Extracted text

Faith In Action

by Perry Wilbur

The faith of millions is being strongly tested today in this era of massive job cuts, layoffs, financial crunch and almost world-wide recession. The shield of faith is a must for this time period.

It calls to mind the faith of Moses, Joseph, Abraham and other greats of the Bible. Think of Abraham embarking on his long journey to a new land; Moses, as he accepted his awesome assignment from God; and Joseph, sticking to his belief that he would one day be out of prison.

People everywhere in this era are having to make a new start, launch a new vocation, find a different job. It reminds me often of how Michel de Montaigne, then a 38-year-old French nobleman who left public life in 1571, found the value of a new start.

Montaigne situated himself in his country house and spent the rest of his life writing. The subject he chose to write about was himself, “Because I found I had nothing else to write about.”

He called his works “essays,” as they meant experiments in a new kind of literature. A fresh start and a whole new career thus enriched the world. Imagine the faith this action required.

The faith of Thomas Becket is another vivid example. He chose the honor of God as the road he ultimately wanted most to follow. To stand by and uphold that honor, he had to give his life.

Becket, then Archbishop of Canterbury, was murdered because he opposed King Henry II’s policies toward the church. Once he became Archbishop, Becket could do no less than defend the honor of God with all his might. The honor of God called forth in Becket a new loyalty that was greater than his friendship with the earthly king.

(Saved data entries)
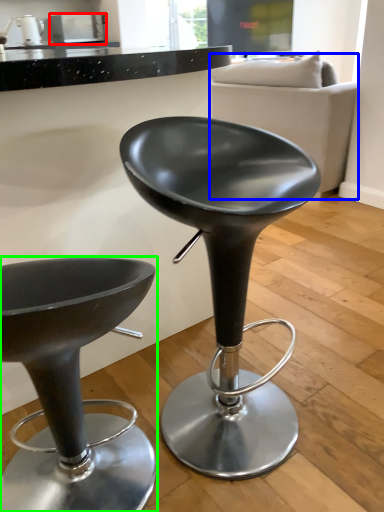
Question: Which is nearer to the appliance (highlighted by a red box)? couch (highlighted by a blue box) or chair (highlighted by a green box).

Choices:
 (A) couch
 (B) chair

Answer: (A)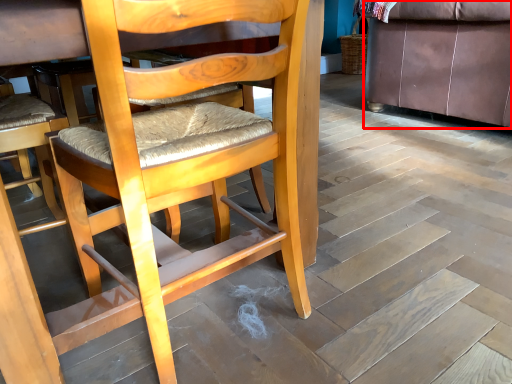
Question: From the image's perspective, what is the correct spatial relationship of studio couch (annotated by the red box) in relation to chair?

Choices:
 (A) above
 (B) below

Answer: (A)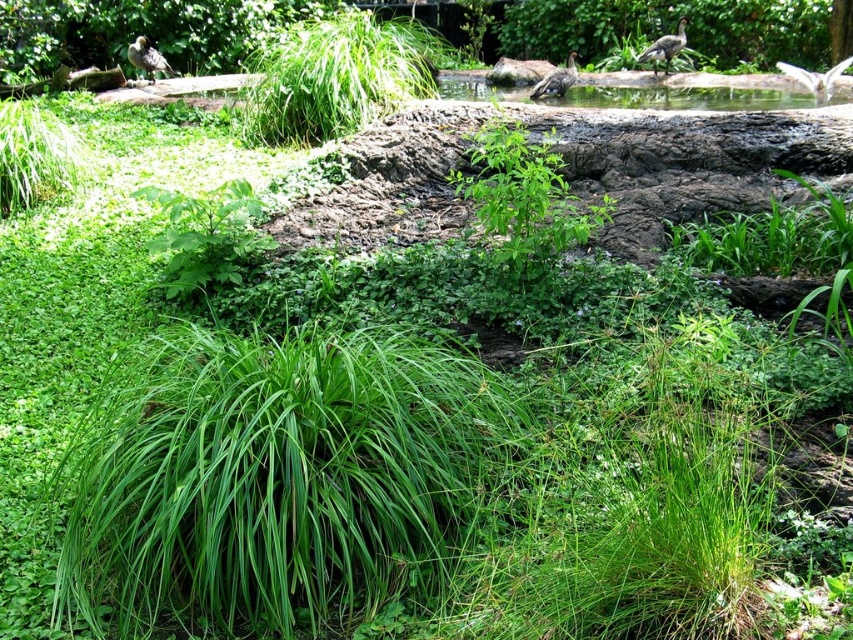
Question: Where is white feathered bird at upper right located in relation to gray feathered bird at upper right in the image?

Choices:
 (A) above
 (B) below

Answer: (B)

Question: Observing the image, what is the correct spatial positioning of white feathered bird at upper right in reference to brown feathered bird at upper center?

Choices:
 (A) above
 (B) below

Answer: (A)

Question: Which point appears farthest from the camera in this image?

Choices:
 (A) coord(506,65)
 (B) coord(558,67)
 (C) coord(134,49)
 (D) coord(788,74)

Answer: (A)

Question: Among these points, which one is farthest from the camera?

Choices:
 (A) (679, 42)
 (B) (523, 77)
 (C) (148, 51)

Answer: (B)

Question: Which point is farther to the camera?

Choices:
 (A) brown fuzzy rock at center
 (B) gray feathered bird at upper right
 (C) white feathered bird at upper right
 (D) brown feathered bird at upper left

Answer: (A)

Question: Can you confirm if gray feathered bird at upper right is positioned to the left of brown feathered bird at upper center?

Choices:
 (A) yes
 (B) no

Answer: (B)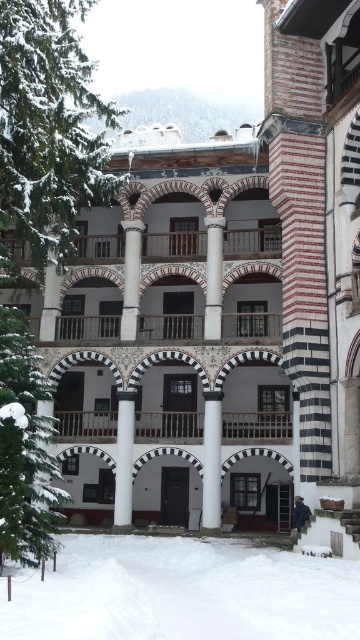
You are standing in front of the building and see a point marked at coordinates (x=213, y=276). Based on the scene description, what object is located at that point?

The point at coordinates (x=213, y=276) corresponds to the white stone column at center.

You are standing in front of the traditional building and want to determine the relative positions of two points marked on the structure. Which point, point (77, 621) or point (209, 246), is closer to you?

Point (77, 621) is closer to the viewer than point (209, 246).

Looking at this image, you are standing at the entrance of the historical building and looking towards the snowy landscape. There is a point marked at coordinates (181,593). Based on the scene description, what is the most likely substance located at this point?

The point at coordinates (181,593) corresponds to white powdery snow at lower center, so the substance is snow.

* * *

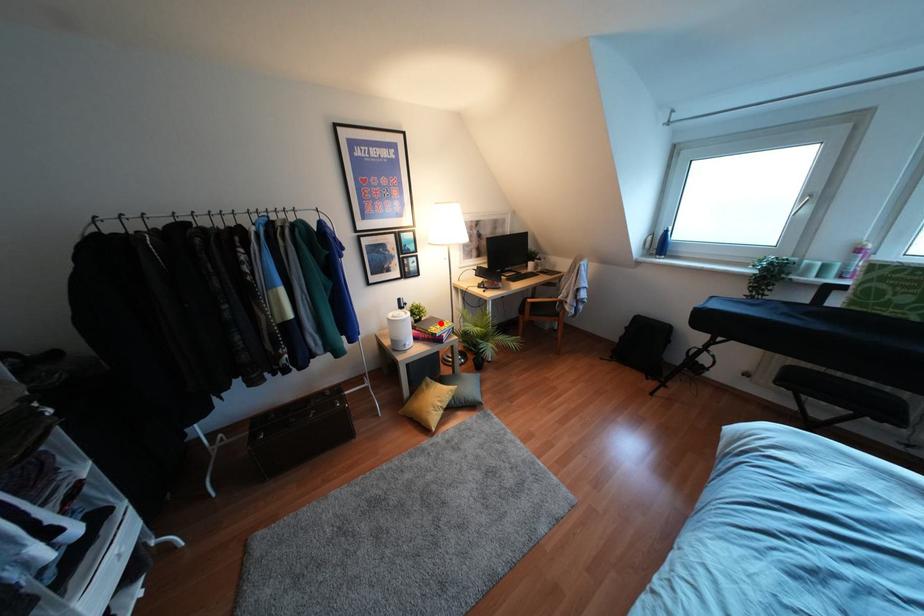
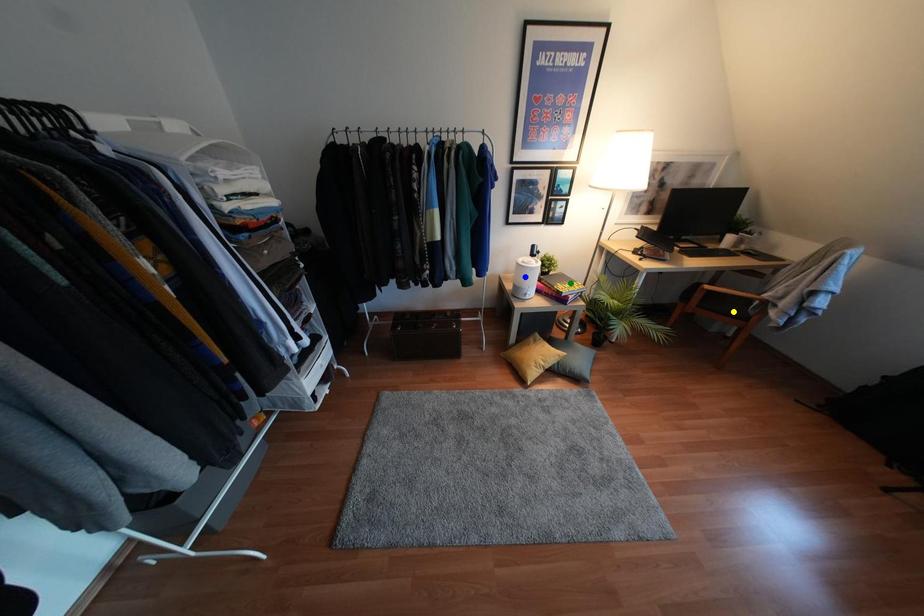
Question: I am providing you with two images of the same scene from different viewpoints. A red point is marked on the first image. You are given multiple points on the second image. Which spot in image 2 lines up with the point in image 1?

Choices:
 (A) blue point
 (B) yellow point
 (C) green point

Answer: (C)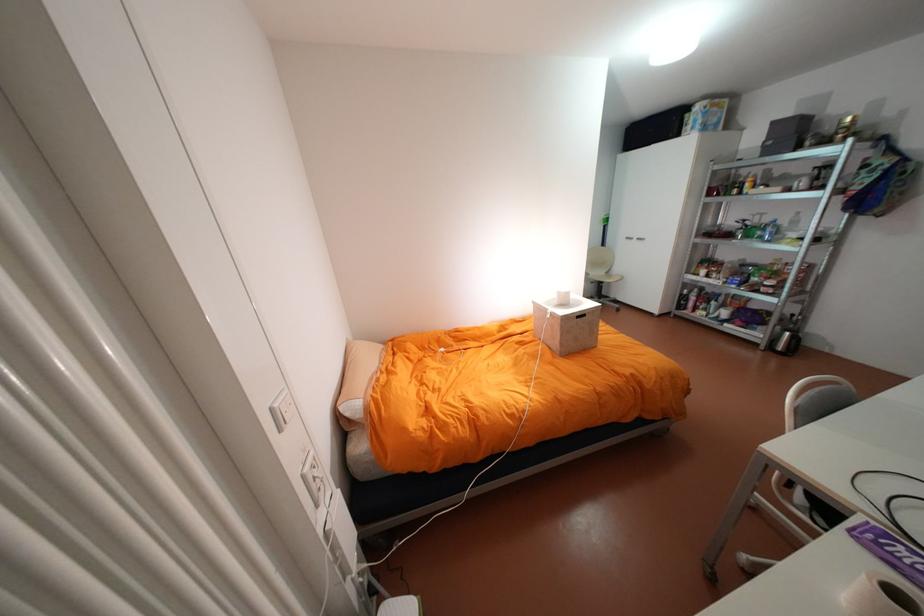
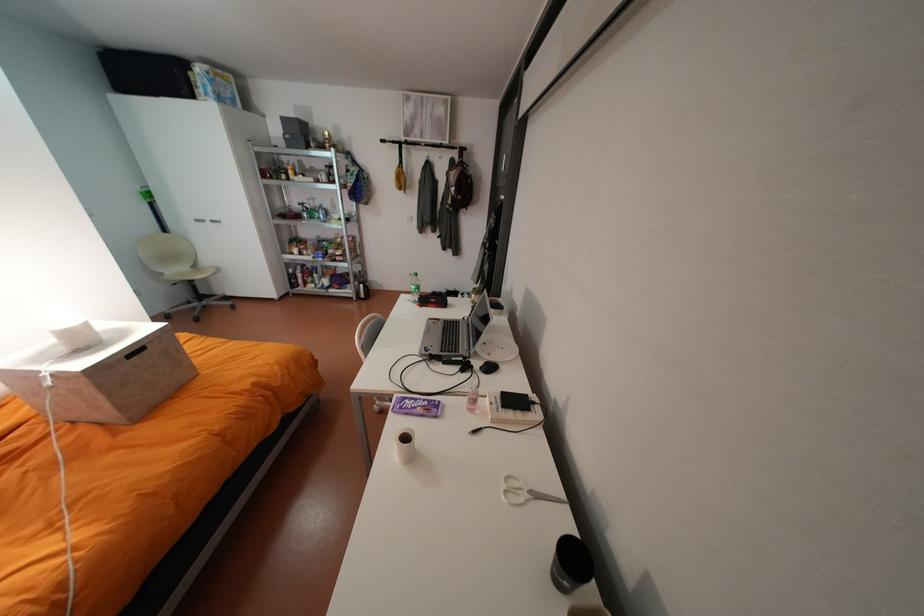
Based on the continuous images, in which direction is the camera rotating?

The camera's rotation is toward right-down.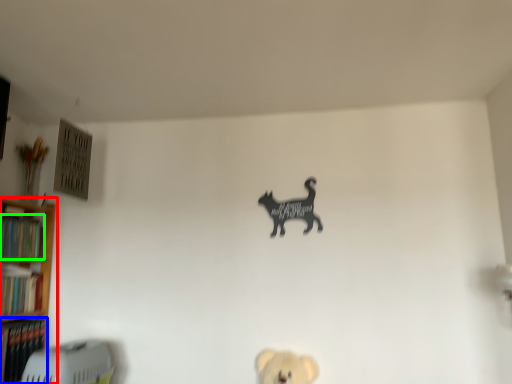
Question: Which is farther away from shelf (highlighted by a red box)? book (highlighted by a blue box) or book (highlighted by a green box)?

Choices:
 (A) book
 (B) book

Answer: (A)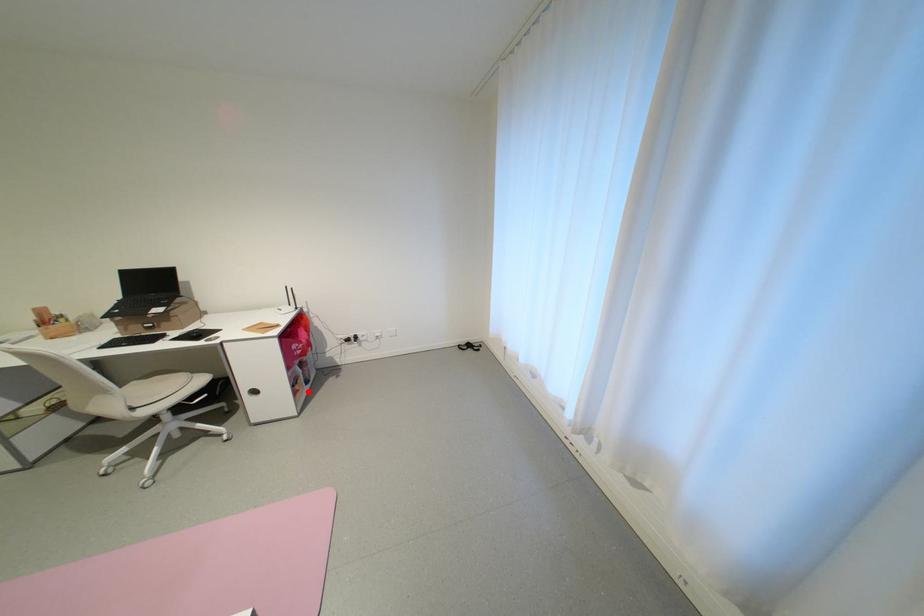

Apply what you read
**A)** Answer these questions using the essay on faith:
(i) How old was Montaigne when he left public life?
(ii) What reason does Montaigne give for choosing himself as his subject?
(iii) Whose policies toward the church did Becket oppose?
**B)** Carry on the essay on faith from its last sentence.
The listing has no part in any of this.

Answers by item number
**A)**
(i) 38
(ii) "Because I found I had nothing else to write about."
(iii) King Henry II's

**B)**
One of the greatest tests of faith is sustaining the loss of a loved one. There’s a true story about a father who lost his only son. The father’s grief was so enormous that he moved into a house with an upstairs that overlooked the cemetery where his son was buried.

The father spent hours at a time each day, weeping beside the grave of his son. He simply would not accept the fact that the son he had loved so much was gone. It took more than two years before the father would accept the truth. Every day of that time the father was miserable.

Painful as it may be, each one of us must accept our loss and find the faith—the strength—to go on living. This is the time when a person’s faith kicks in… the faith and belief that life is eternal and that God is in control of the universe.

Marcus Bach, in The Will To Believe, tells of the great need for the will to live what we profess: “To do good in a world where much does not seem good; to be honest at a time when dishonesty may seem to be expedient; to build and not destroy.

“To be true to one’s highest ideals at a time when ideals may not seem to matter much anymore; to have the faith that in all, and around all, and above all, is God Who is just and true. That is exercising the will to believe in our time.”

Perry Wilbur lives in Florida.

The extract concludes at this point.